(Maines Inselwelt für Seekajaker)
von Reinhard Zollitsch
Januar 2005
Kurz vor der kanadischen Grenze, in der Nordostecke der USA, liegt der kleine Staat Maine (etwas größer als Bayern). Vor etwa 11000 Jahren kam er aus dem Eis, und hat bis heute sein glaziales Ansehen bewahrt, so etwa wie die schwedische Schärenlandschaft. Es leben dort etwa 1Million Menschen, in ein paar Städten und Dörfern, meist entlang der Atlantikküste, die genau gemessen etwa 7309 km lang ist. Mit einem kleinen Flugzeug sind es aber nur kaum 352 km von Kittery nach Calais oder Lubec.
Perkins Cove
Es gibt also viele Buchten und tief ins Land einschneidende Fjorde und Arme, und dazu etwa 4617 Inseln, mit einer Küstenlinie von weiteren 3954 km (zusammen also 11263 km Küste!). Von den Inseln sind aber nur 170 bewohnt, meist aber auch nur im Sommer. Der größte Teil des Landes besteht aus Wäldern, Seen und Flüssen, wo in den Ferienmonaten, besonders aber im Mai und Juni, die Stechmücken und kleinen beißenden “blackflies” regieren. Wenden wir uns also wieder der Küste zu, die nach den Frühjahrsstürmen und dem Nebel, so im Juli, wieder freundlicher und auch etwas wärmer wird. Adriatisch warm wird es hier aber nie. Das Wasser ist kaum zum längeren Schwimmen geeignet. Aber wer will das auch schon, wenn man in einem Seekajak sitzt.

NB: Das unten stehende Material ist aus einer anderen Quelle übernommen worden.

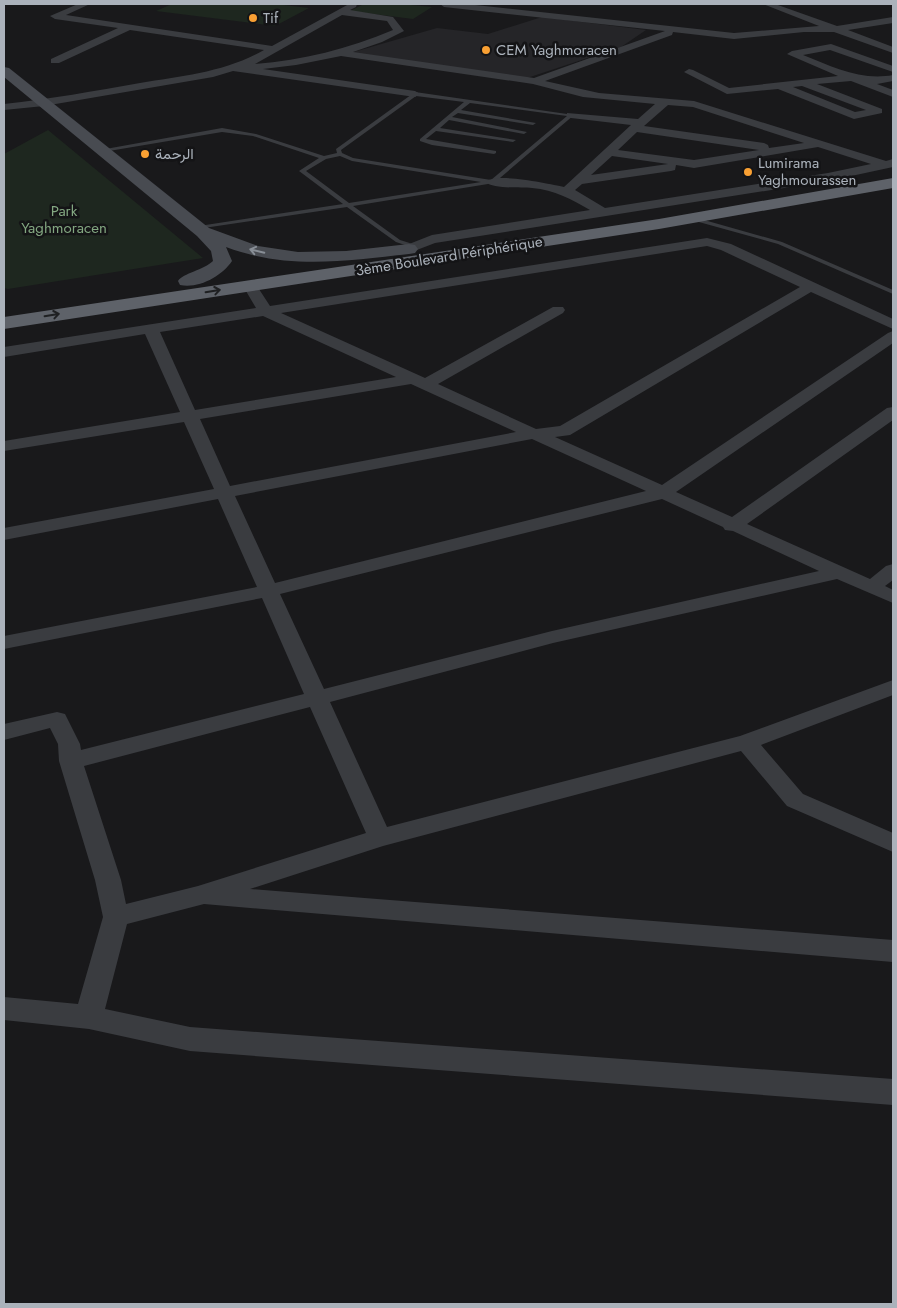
<svg xmlns="http://www.w3.org/2000/svg" width="897" height="1308" font-family="Jost,Vazirmatn,sans-serif">
  <style>
    .built { fill: #252528 }
    .green { fill: #1e271f }
    .lines { fill: none; stroke-linecap: round; stroke-linejoin: round }
    .service { fill: #3a3c40; fill-rule: evenodd }
    .minor { fill: #3a3c40; fill-rule: evenodd }
    .secondary { fill: #484b51; fill-rule: evenodd }
    .trunk { fill: #5e6269; fill-rule: evenodd }
    .oneway { stroke: #888e96 }
    .oneway2 { stroke: #1f2022 }
    .poi-dot { fill: #f9a033; stroke: #141416; stroke-width: 2 }
    .labels { text-anchor: middle; stroke-width: 5; stroke-linejoin: round; paint-order: stroke }
    .far-poi-label { font-size: 15px; fill: #abb2bb; stroke: #141416; text-anchor: start }
    .far-park-label { font-size: 15px; fill: #83a781; stroke: #141416 }
    .far-street-label { font-size: 15px; fill: #abb2bb; stroke: #141416 }
  </style>
  <rect width="100%" height="100%" fill="#19191b"/>
  <path class="built" d="M542,17L646,30L621,47L527,78L350,53L437,28L488,34Z"/>
  <path class="green" d="M172,4H275L309,8L275,26L156,11Z
    M364,4H401L432,7L413,19L350,11Z
    M48,130L203,258L8,289L4,288V154Z"/>
  <g class="lines">
    <path class="service" d="M415,92L574,115L494,183L353,206L400,240L416,245L417,246L414,248L396,242L347,207L197,229L196,228L199,226L343,204L299,171L319,158L253,136L222,132L103,152L100,150L222,128L256,134L324,156L337,153L336,149ZM416,96L464,102L420,139V141L432,145L494,154L496,153V151L426,139L436,131L513,142L516,140L440,128L449,120L524,134L527,132L452,117L458,113L533,125L536,123L461,110L470,103L567,116L491,180L353,158L342,153L341,150ZM340,156L352,161L481,182L349,203L306,171L326,159Z
      M690,216L782,242L893,290V294L778,244L688,219L687,218Z"/>
    <path class="minor" d="M78,4H90L66,15L272,46L349,4H357L356,7L350,10L393,17L404,31L382,42L353,52L534,78L665,31L444,7L440,4H466L734,33L819,26L763,4H775L837,26L893,17V23L848,30L893,47V53L834,32H804L734,39L673,32L672,35L545,81L599,93L694,101L886,161L893,159V167L828,181L435,243L409,253L402,249L404,246L432,235L590,210C571,199 555,190 532,188C521,187 492,189 486,182C495,172 550,184 564,187L631,125L571,118L567,117V113L638,119L655,104L583,97L533,84L341,56L296,65L263,69L415,91L420,94L415,97L233,71L213,77L44,106L4,110V104C50,99 95,91 140,83C183,76 226,72 264,50L130,30L59,63H51V59L118,28L55,19L50,16ZM342,15L387,21L393,30C348,49 303,60 255,64ZM668,105L693,107L804,143L769,148L768,145L764,143L644,126ZM637,132L759,150L694,160L618,150ZM818,147L871,164L828,173L605,208L575,190L582,184L671,171L675,170L676,165L694,168ZM612,156L668,164L591,175Z
      M831,44L893,66V72L830,50L803,55C833,67 861,81 893,75V81L877,84L893,90V97L851,81L817,84L882,109V113L854,119L778,89L727,94L684,72L689,69L693,70L729,88L838,76L787,54L792,51ZM802,86L866,110L855,112L793,87Z
      M707,238L731,244L893,319V329L811,292L570,435L555,437L662,485L888,333L893,331V343L676,492L732,517L887,408L893,407V420L747,524L870,579L886,566L893,564V580L885,586L893,590V603L837,579L553,643L330,702L387,827L740,736L893,680V695L761,745L803,794L893,833V852L787,806L741,751L383,846L250,889L893,940V962L204,904L127,924L105,1009L190,1027L893,1079V1105L190,1051L89,1029L4,1020V997L78,1004L103,917L95,880L59,761L58,744L50,728L4,740V724L57,712L65,714L80,744L81,750L304,694L262,598L4,649V636L257,587L218,499L4,540V528L214,489L184,422L4,451V441L180,412L145,334L4,357V347L256,308L243,286L250,282L255,283L270,306ZM707,246L721,250L800,287L560,426L536,429L438,384L563,313L565,310L563,307H553L425,378L281,313ZM263,316L396,377L195,410L160,332ZM411,384L516,432L230,486L200,419ZM532,439L646,491L275,583L235,496ZM662,499L723,527L725,530L733,531L819,571L552,631L324,689L280,594ZM310,707L366,833L198,886L126,904L121,880L84,766Z"/>
    <path class="secondary" d="M4,67L9,68L209,228L258,246L298,252L346,251L409,244L415,245L418,249L415,253L409,254C346,261 287,270 226,247L232,261C222,276 199,289 180,285L178,281C183,273 204,270 213,261L211,251L197,236L4,77Z"/>
    <path class="trunk" d="M893,178V188L659,229L4,329V317L659,219Z"/>
  </g>
  <defs><path id="oneway-shaft" d="M-6 0H5M1.5-3L5.5 0L1.5 3" fill="none" stroke-width="1.6" stroke-linecap="round" stroke-linejoin="round" transform="scale(1.25)"/></defs>
  <use class="oneway" href="#oneway-shaft" transform="translate(257 251) rotate(-166)"/>
  <g class="oneway2">
    <use href="#oneway-shaft" transform="translate(213 291) rotate(-9)"/>
    <use href="#oneway-shaft" transform="translate(52 315) rotate(-9)"/>
  </g>
  <g class="poi-dot">
    <circle cx="253" cy="18" r="5"/>
    <circle cx="486" cy="50" r="5"/>
    <circle cx="145" cy="154" r="5"/>
    <circle cx="748" cy="172" r="5"/>
  </g>
  <g class="labels">
    <g class="far-poi-label">
      <text x="263" y="23">Tif</text>
      <text x="496" y="55">CEM Yaghmoracen</text>
      <text x="155" y="159">الرحمة</text>
      <text x="758" y="168">Lumirama<tspan x="758" dy="17">Yaghmourassen</tspan></text>
    </g>
    <g class="far-park-label">
      <text x="64" y="216">Park<tspan x="64" dy="17">Yaghmoracen</tspan></text>
    </g>
    <g class="far-street-label">
      <text transform="translate(449 256) rotate(-9)" y="5">3ème Boulevard Périphérique</text>
    </g>
  </g>
  <rect width="897" height="1308" fill="none" stroke="#abb2bb" stroke-width="10"/>
</svg>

42 Jahre habe ich nur wenigen Leuten von unseren Segel- und Seekajak Möglichkeiten erzählt, weil ich am liebsten immer allein irgendwo auf einer Insel mein Zelt aufschlage und einen sauberen, menschenleeren Horizont vorziehe. Nach meiner 2002 Ostseefahrt im offenen Kanu von der dänischen zur polnischen Grenze (siehe KANU-SPORT, Aug. 2003), wurde ich öfters gefragt, wo ich denn so zu Hause in Maine paddeln gehe. Hier also ist mein Gegengeschenk: Brauchbare Seekajak Information für Fortgeschrittene.
Der erste “Küstenwasserpfad” für Kleinboote in den USA
Offenes Wasser, zudem echt kalt, ist einfach nicht für Anfänger, obwohl diese auch in den geschützteren Buchten nette Ausflüge machen können. Ich bin Streckenpaddler und bin meistens eine, zwei oder drei Wochen unterwegs, voll proviantiert. Nur meine zwei zehn Liter Wasserbehälter müssen gelegentlich aufgefüllt werden. Tourenseekajaks sind ideal für unsere Küste und können von verschiedenen Outfitters geliehen werden. Wenn gewünscht, kann die ganze Fahrt samt Führung sogar von ihnen geplant werden (siehe Information im Anhang).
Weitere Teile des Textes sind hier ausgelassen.